14 of 14 people found the following review helpful
5.0 out of 5 stars Simply a sublime, classic album,
This review is from: The Joshua Tree (Audio CD)It's the sign of a truly special album when the non-hit songs best the popular songs that were released to radio. If you've only heard the first three radio tunes on "The Joshua Tree," then you've only heard one-third of the album, which means you're missing the best parts. "The Joshua Tree" contains both huge, arena-ready sounds and quieter, more reflective moments, and is even folkishly quaint in some parts. I suppose it's that somber, sober feeling to this CD -- a sense of searching innocence from U2 -- that makes it such a worthwhile gem.
Lyrically, Bono has said that the "Joshua Tree" is incomplete, making it hard for him to listen to at times. That's hard for me to fathom. There's a real sense of personal searching and sadness that overlays much of this album, which doesn't sound unfinished to me. If you want arena-styled anthems, stick with the first half of the record. "Bullet the Blue Sky" is as good as rock music gets, opening with a spine-tingling guitar intro that manages to maintain its foreboding buildup and excitement throughout. This is the type of song that superstar rock stars write, and thankfully it wasn't released as a single and played to death on radio. From there, "The Joshua Tree" changes gears. "Running to Stand Still," a song about the perils of drug use, has soft, tender vocals, quiet piano and is almost a dreamy lullaby compared to the monsters that preceded it.

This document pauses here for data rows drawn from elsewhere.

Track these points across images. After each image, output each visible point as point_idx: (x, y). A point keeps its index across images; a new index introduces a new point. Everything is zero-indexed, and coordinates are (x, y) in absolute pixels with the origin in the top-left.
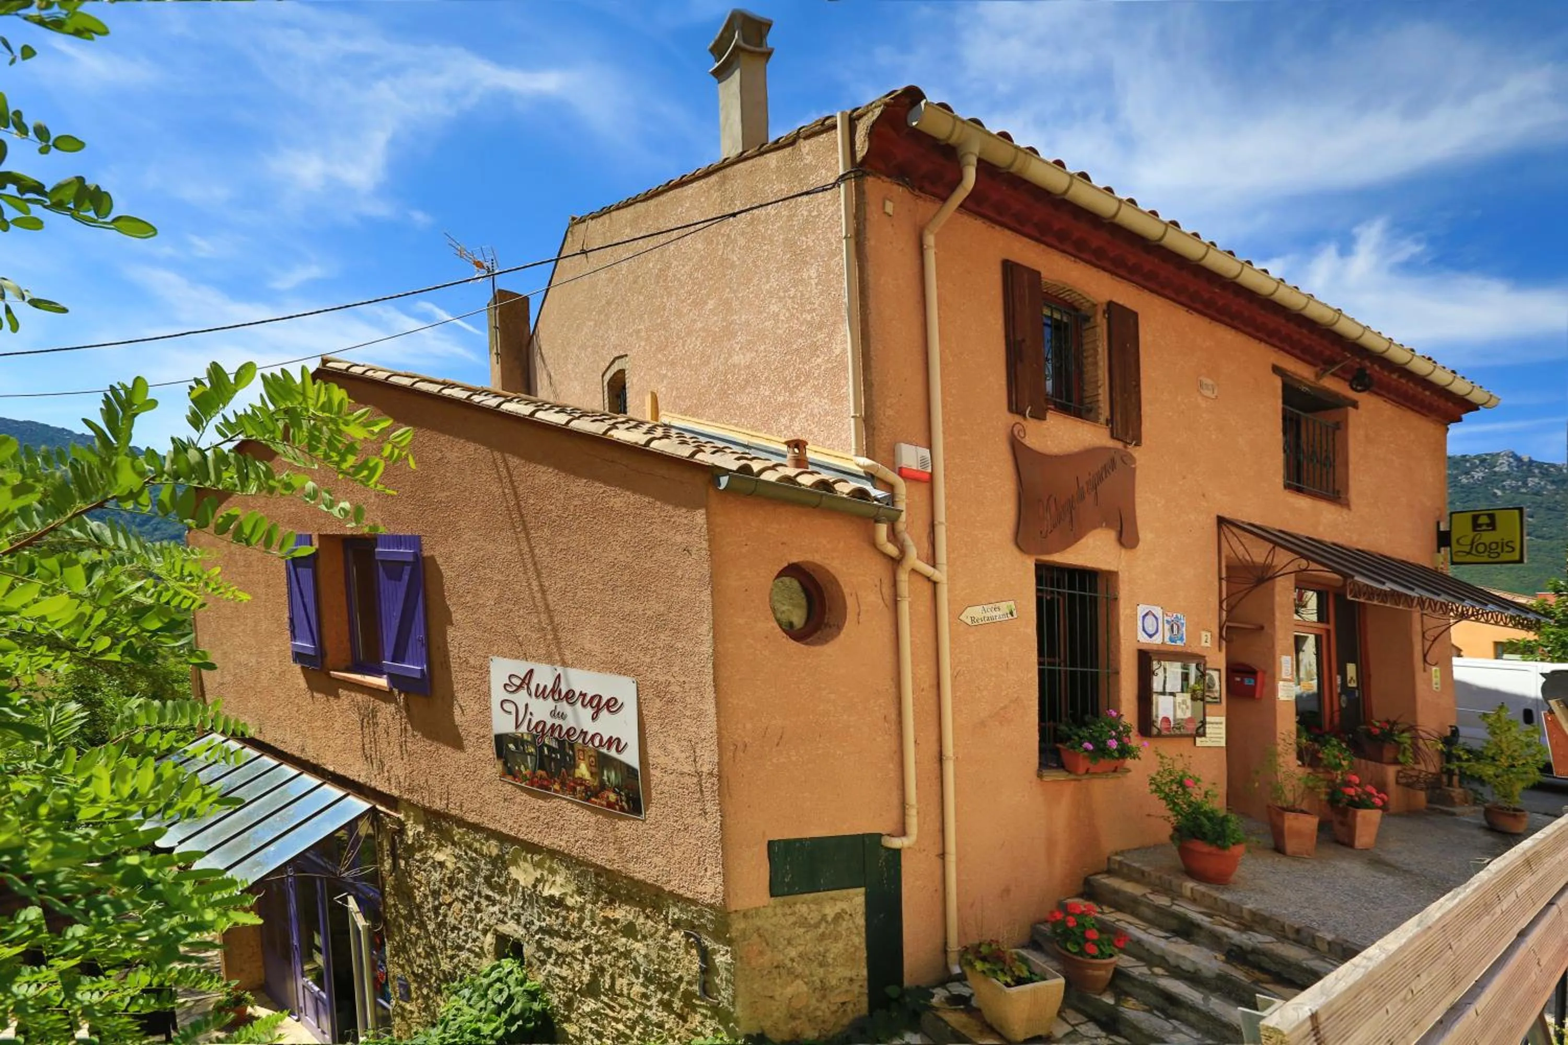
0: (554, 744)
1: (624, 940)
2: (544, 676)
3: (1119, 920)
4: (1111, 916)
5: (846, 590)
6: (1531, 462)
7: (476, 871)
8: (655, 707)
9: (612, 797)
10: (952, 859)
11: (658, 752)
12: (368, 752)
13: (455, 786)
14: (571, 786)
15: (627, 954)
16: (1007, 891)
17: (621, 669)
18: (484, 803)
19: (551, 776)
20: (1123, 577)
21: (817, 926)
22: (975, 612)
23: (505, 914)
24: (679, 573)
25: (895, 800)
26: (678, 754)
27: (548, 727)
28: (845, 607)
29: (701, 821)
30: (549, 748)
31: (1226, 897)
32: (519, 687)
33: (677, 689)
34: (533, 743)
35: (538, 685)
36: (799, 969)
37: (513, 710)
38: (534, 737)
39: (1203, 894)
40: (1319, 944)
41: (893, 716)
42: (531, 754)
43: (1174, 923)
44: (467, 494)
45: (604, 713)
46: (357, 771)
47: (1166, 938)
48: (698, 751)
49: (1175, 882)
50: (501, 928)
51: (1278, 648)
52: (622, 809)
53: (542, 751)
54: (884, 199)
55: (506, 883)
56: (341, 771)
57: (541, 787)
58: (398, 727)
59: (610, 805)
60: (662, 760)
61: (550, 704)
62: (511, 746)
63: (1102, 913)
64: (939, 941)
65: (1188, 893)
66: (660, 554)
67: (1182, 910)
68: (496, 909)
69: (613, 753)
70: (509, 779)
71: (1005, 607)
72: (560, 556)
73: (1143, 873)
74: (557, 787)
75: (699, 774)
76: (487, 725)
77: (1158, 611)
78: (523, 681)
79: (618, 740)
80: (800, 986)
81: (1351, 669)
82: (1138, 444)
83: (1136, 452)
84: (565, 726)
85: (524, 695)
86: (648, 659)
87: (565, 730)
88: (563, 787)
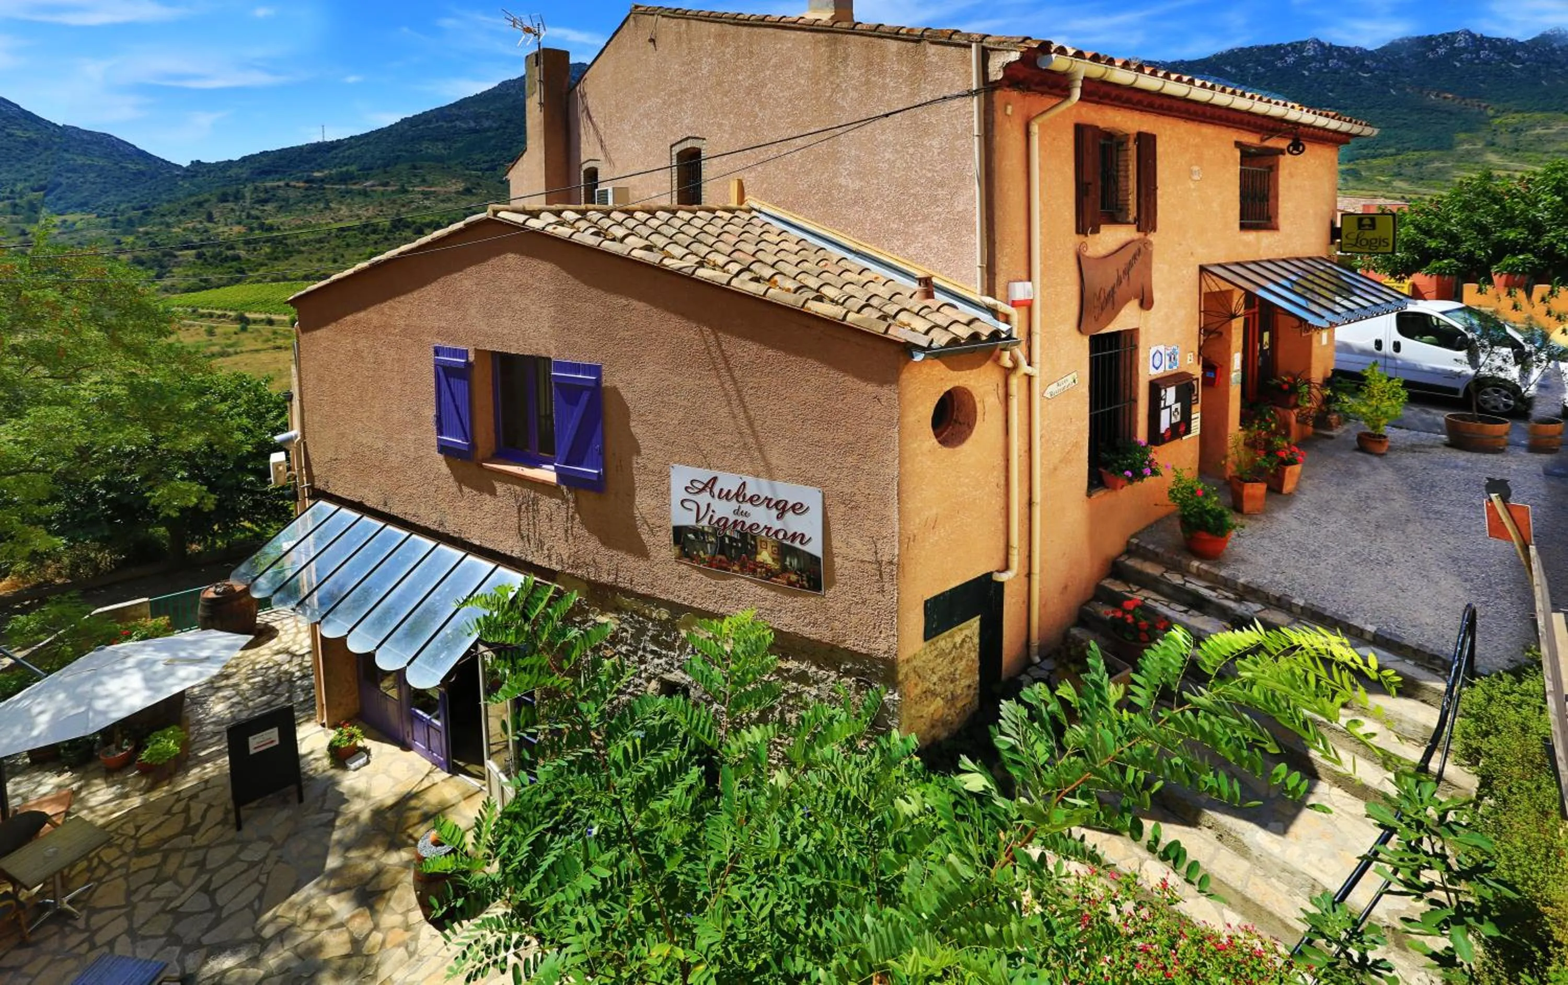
0: (736, 536)
1: (795, 684)
2: (728, 482)
3: (1146, 598)
4: (1141, 595)
5: (977, 399)
6: (1331, 46)
7: (642, 631)
8: (837, 512)
9: (794, 578)
10: (1036, 579)
11: (839, 545)
12: (525, 533)
13: (625, 564)
14: (751, 568)
15: (798, 695)
16: (1066, 587)
17: (808, 481)
18: (656, 578)
19: (731, 560)
20: (1142, 330)
21: (950, 653)
22: (1053, 388)
23: (672, 665)
24: (869, 414)
25: (1002, 545)
26: (859, 546)
27: (730, 522)
28: (975, 412)
29: (880, 597)
30: (731, 538)
31: (1223, 573)
32: (701, 491)
33: (862, 499)
34: (714, 534)
35: (721, 490)
36: (938, 689)
37: (694, 507)
38: (715, 530)
39: (1206, 572)
40: (1294, 609)
41: (1002, 482)
42: (711, 543)
43: (1189, 599)
44: (654, 335)
45: (789, 515)
46: (511, 546)
47: (1186, 612)
48: (879, 546)
49: (1184, 561)
50: (667, 676)
51: (1233, 350)
52: (802, 587)
53: (722, 539)
54: (1007, 104)
55: (675, 641)
56: (490, 546)
57: (721, 568)
58: (564, 514)
59: (790, 583)
60: (844, 550)
61: (734, 504)
62: (691, 536)
63: (1132, 592)
64: (1024, 639)
65: (1194, 570)
66: (850, 398)
67: (1193, 587)
68: (662, 661)
69: (797, 544)
70: (686, 561)
71: (1070, 379)
72: (752, 391)
73: (1157, 554)
74: (736, 568)
75: (879, 563)
76: (665, 517)
77: (1161, 348)
78: (706, 485)
79: (803, 535)
80: (939, 702)
81: (1266, 335)
82: (1154, 229)
83: (1152, 237)
84: (748, 522)
85: (706, 496)
86: (835, 475)
87: (747, 525)
88: (743, 568)
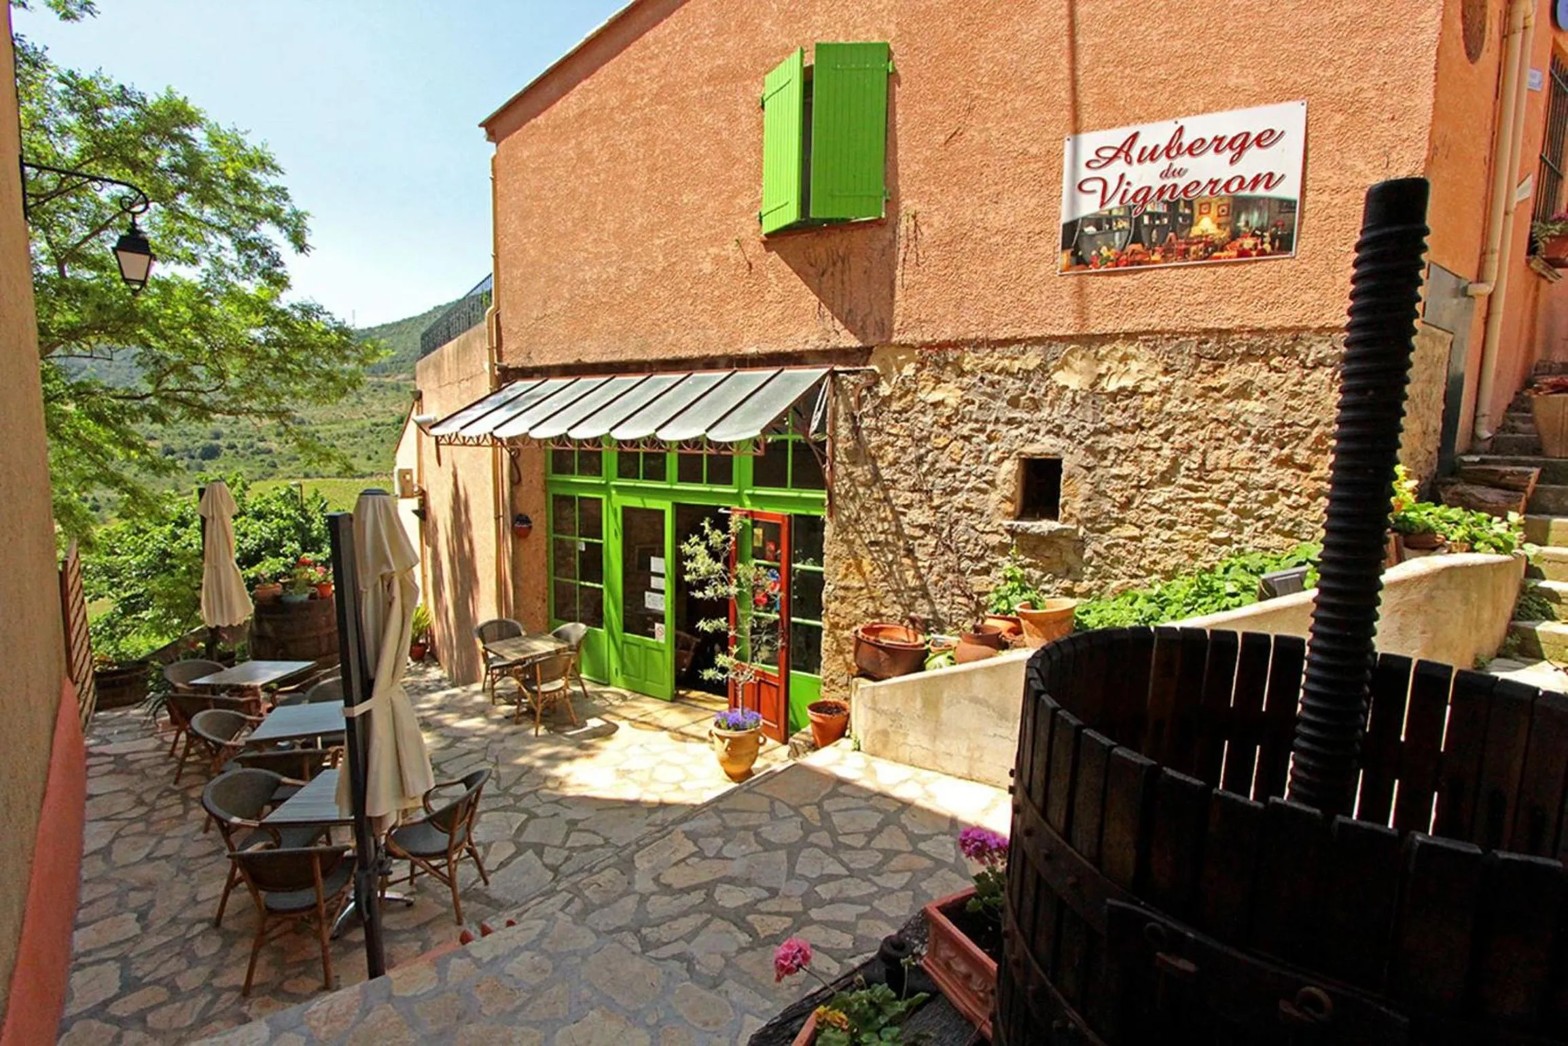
0: (1161, 209)
1: (1231, 405)
2: (1156, 134)
7: (995, 396)
8: (1332, 123)
9: (1249, 243)
10: (1498, 320)
14: (1181, 249)
15: (1232, 420)
17: (1286, 95)
18: (1028, 309)
19: (1150, 246)
23: (1038, 430)
25: (1478, 249)
27: (1153, 192)
30: (1152, 216)
32: (1112, 158)
33: (1372, 93)
34: (1127, 216)
35: (1144, 149)
37: (1099, 186)
38: (1130, 209)
42: (1121, 230)
45: (1251, 152)
50: (1029, 449)
52: (1261, 253)
53: (1139, 220)
55: (1046, 394)
57: (1131, 263)
59: (1243, 253)
61: (1162, 164)
62: (1089, 229)
68: (1023, 430)
69: (1260, 191)
70: (1077, 268)
74: (1156, 256)
76: (1051, 215)
78: (1120, 149)
79: (1271, 175)
84: (1182, 182)
85: (1119, 166)
86: (1330, 72)
87: (1181, 187)
88: (1167, 253)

Looking back, it's surprising how low key U2 kept the second half of this album. The songs are folksy and centered, nearly hymnal in parts, uncorrupted by fame, industry and overly loud guitars. Songs such as the longing "Red Hill Mining Town," the gorgeous "In God's Country," "Trip Through Your Wires" and the chiming guitars in "One Tree Hill" are as moving as music can possibly be. This is not hard rock or pure folk, and it's certainly more meaningful than mere pop music. Simply put, "The Joshua Tree" completely transcends decades: This could be music for the 1980s (it was), 1990s (the band moved on in a big way) or 2010 (we'll see what happens).
The final song, "Mothers of the Disappeared," features Bono's hypnotic voice -- lullabaic and utterly musical. Like its predecessors, "Disappeared" is addictively melodic, with guitar by The Edge in the background, chiming away magnetically. "Exit" is the only tune to rock a bit on the back half of the album. Otherwise, there's nothing fancy or over the top, musically, lyrically or productionwise. It's simply a collection of some of the greatest songs around, with dedicated and genuine words by Bono. Anyone looking to build his or her CD collection with pure classics would do well to include U2's "The Joshua Tree."